14 children in UP were infected with HIV and hepatitis
Dr. GSVM director Sanjay Kala recommended action against Drs. Arun Arya said he was not authorized to speak to the media and claimed that no blood transfusions were being given to infected people at LLRH.
- During routine check-ups at Kanpur’s Lala Lajpat Rai Hospital (LLRH), over a dozen thalassemic children who received blood transfusions were tested for infectious diseases such as hepatitis B, hepatitis C and even HIV. It showed a positive reaction. Dr. Sanjay Kala, principal of Ganesh Shankar Vidyarthi Medical College (GSVM) affiliated to LLRH, however, refuted this claim, claiming that no such case has been reported since 2019. Dr. Kara spoke at a press conference on the issue on Wednesday and refuted his doctor’s claims. Arun Arya, head of pediatrics at LLR and nodal officer of the center, said on Tuesday. Dr. Alia claimed that during the investigation, 14 children were found to be infected with various viruses.

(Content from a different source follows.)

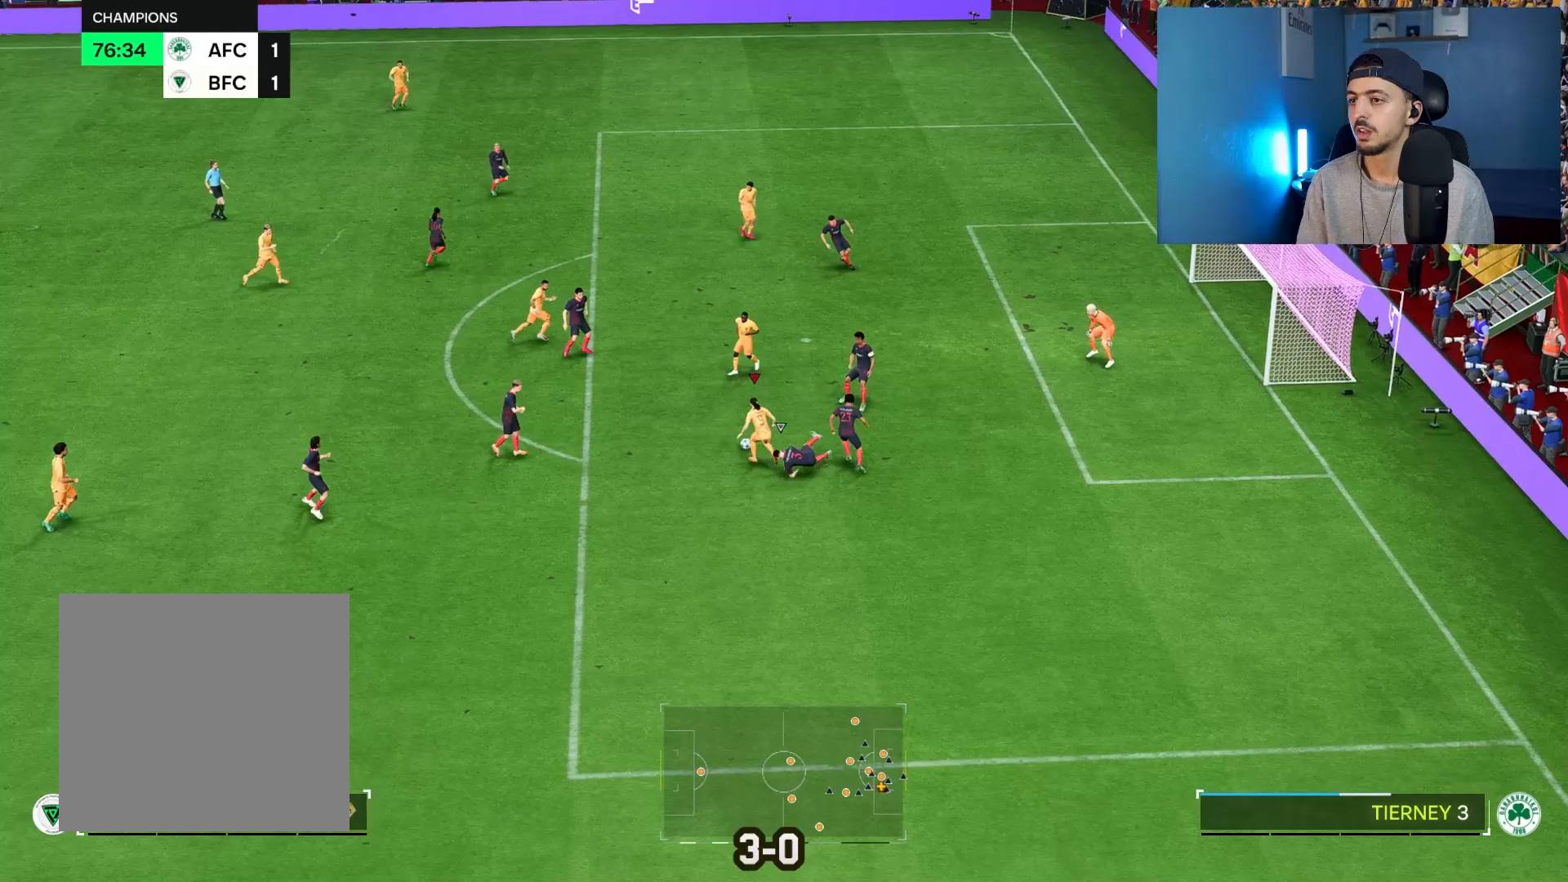
{"buttons": [], "left_stick": "up", "right_stick": "center", "events": []}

Of the 14 people, seven tested positive for hepatitis B, five for hepatitis C, and two for HIV. The children belonged to various districts including Farkabad, Auraiya, Etawah, Kannauj, Kanpur City and Kanpur Dehat. He said that in addition to thalassemic conditions requiring blood transfusions, minors are at greater risk.
Meanwhile, after the incident came to light, UP deputy chief minister and state health minister Brajesh Pathak ordered a high-level probe into the incident. Currently, 180 of his thalassemia patients are receiving blood transfusions at LLRH, and each patient is tested for the viral disease by him every six months
The 180 patients include 14 children between the ages of 6 and 16, officials said. They had tested positive for various infectious diseases during routine tests at LLRH and received blood transfusions in cases of urgent need at private hospitals, district hospitals and, in some cases, local hospitals.
- Meanwhile, GSVM Director Dr. Sanjay Kala has not only taken action against
- Dr. Kara also said that previously all thalassemia patients underwent mandatory screening at LLRH. “Since 2019, screening has not found a single case of HIV or hepatitis infection. Screening has revealed two cases of HIV (one in 2014 and one in 2019). .They had received blood transfusions at another hospital),” he said. Kara. He added that in 2016, two thalassemia patients tested positive for hepatitis B, two in 2014, two in 2016 and one in 2019.
“So far, no thalassemia patient has been infected through blood transfusions performed at LLRH,” he said. Kara. LLRH officials have previously suggested that the incident may have been caused by the donated blood not being properly tested for the virus. In fact, donated blood must be tested for various viruses to ensure it is safe for transfusion. The source of infection itself can be difficult to identify.
- Dr. Alia said children who tested positive for hepatitis were referred to the gastroenterology department, while HIV patients were referred to a referral center in Kanpur, she said. He added that this blood transfusion may have taken place during the window period. According to him, there is a period during which pathological tests do not show the presence of the virus in the blood of infected people; this period is called the “window period.” “At the time of the blood transfusion, the doctor should have also vaccinated the children against hepatitis B,” he added. However, Uttar Pradesh National Health Mission officials and district-level officials will trace the source of the infection as part of the viral hepatitis control programme. The team will search for sites of both hepatitis and HIV infection.
Meanwhile, the political controversy surrounding the incident gained momentum with Samajwadi Party leader Akhilesh Yadav and AICC leader Mallikarjun Kharge launching scathing attacks on the UP government.